Uṣūlī scholars have a rule that applies here. They maintain that if some rituals and customs are common among the people and rooted deeply into their hearts and souls, and if religious law does not show good grace toward them and wants to reject them, it should present clear and strong evidence tantamount to the sīra; otherwise, it can not be said that lawmaker despises and rejects it. In other words, firm and consistent sīras can not be turned down with weakly founded proofs and generalities; rather, the deterrent and restraining proof has to be as strong as the sīra itself.

Accordingly and considering what was stated about the Nawrūz and its past having been rooted among the Iranians, there remains no reason at hand for forbidding and restraining it by the religious law since the specific proofs – as pointed out – are weak and the generalities are not able to challenge in such instances.

Fourth: If we accept that the agreeing narrations are not trustable and no judgment or ruling can be demonstrated on their basis, as the second group of the traditions can not be relied on, in this assumption the judgment about Nawrūz is to be demonstrated by the first principle and the general religious rule.

As pointed out at the outset of this article, Islam is a universal religion that calls all people to unity and, as is its cosmopolitan nature, has never challenged national traditions, rituals and customs, except when the promotion of falsehood leading to superstitions is involved or they end up to legal prohibitions.

Nawrūz ceremony has been performed by the Islamic Iran for centuries and the Muslims have viewed it not as promotion of a Magian ritual but as a national rite, not mentioning that this custom has been practiced in Iran before the advent of Zoroastrianism.

On the other hand, Nawrūz is not a false superstition incompatible with religion and does not contain any legal prohibitions by nature.

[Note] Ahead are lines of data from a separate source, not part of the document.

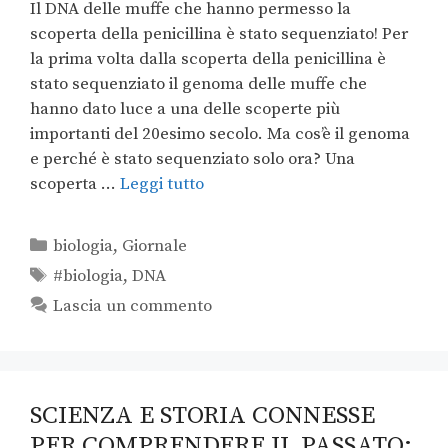
Il DNA delle muffe che hanno permesso la
scoperta della penicillina è stato sequenziato! Per
la prima volta dalla scoperta della penicillina è
stato sequenziato il genoma delle muffe che
hanno dato luce a una delle scoperte più
importanti del 20esimo secolo. Ma cos’è il genoma
e perché è stato sequenziato solo ora? Una
scoperta …
Leggi tutto
biologia
,
Giornale
#biologia
,
DNA
Lascia un commento
SCIENZA E STORIA CONNESSE
PER COMPRENDERE IL PASSATO:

However, if any one contaminates it with what Allah has prohibited, it is just like defiling other permissible or even legal practices with legal prohibitions, which naturally does not mean defilement or contamination of those permissible or legal practices; rather, the perpetrator is to blame and to be reproached.

Again, many of the decent conducts like cleanliness, elegance, traveling, interchange of visits, largesse, consolation, and giving presents, etc. are pursued in these rituals which are praiseworthy in view of the religious law and religion.

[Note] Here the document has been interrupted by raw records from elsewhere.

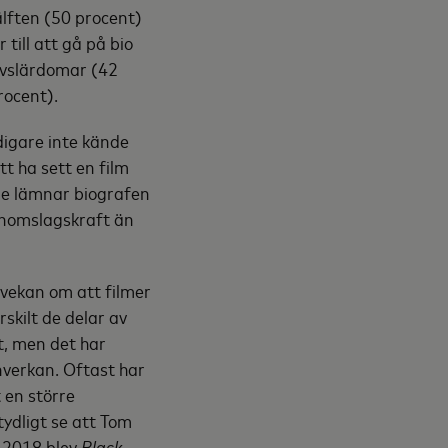
älften (50 procent)
till att gå på bio
livslärdomar (42
rocent).
digare inte kände
tt ha sett en film
de lämnar biografen
genomslagskraft än
vekan om att filmer
skilt de delar av
t, men det har
nverkan. Oftast har
 en större
tydligt se att Tom
r 2018 blev
Black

Thereby, resistance against national rituals is not well-documented from the viewpoint of the law and religion and should not be fuelled.

Fifth: What is approved or restrained is what is called Nawrūz in the public convention of the Iranians. If over time changes have been made in it, as long as this same convention approves them, no failing is accrued in this approval or the non-restraint by the religious law.

Accordingly, the objection that some jurists and authors have raised to this issue (that the unknowing of the day of Nawrūz or its change may impair its legality) is not acceptable.

Conclusion:

1. The narrations related in opposition to Nawrūz are by no means valid or approvable.

2. It can be said that the Nawrūz ritual is permitted and confirmed in agreeing narrations in terms of the above evidences; the features mentioned in the narratio0ns can not be confirmed, though.

3. As the Nawrūz rite has been common among the Iranians in the Islamic era and has continued as a public mode of life, its rejection and restraint by the lawmaker can not be accepted with general rules or feeble arguments; rather, restraining such modes require specific and strong arguments.

4. If we concede that neither the agreeing nor the disagreeing arguments are trustworthy and approvable, the general religious rules deem the non-opposition to Nawrūz as expedient.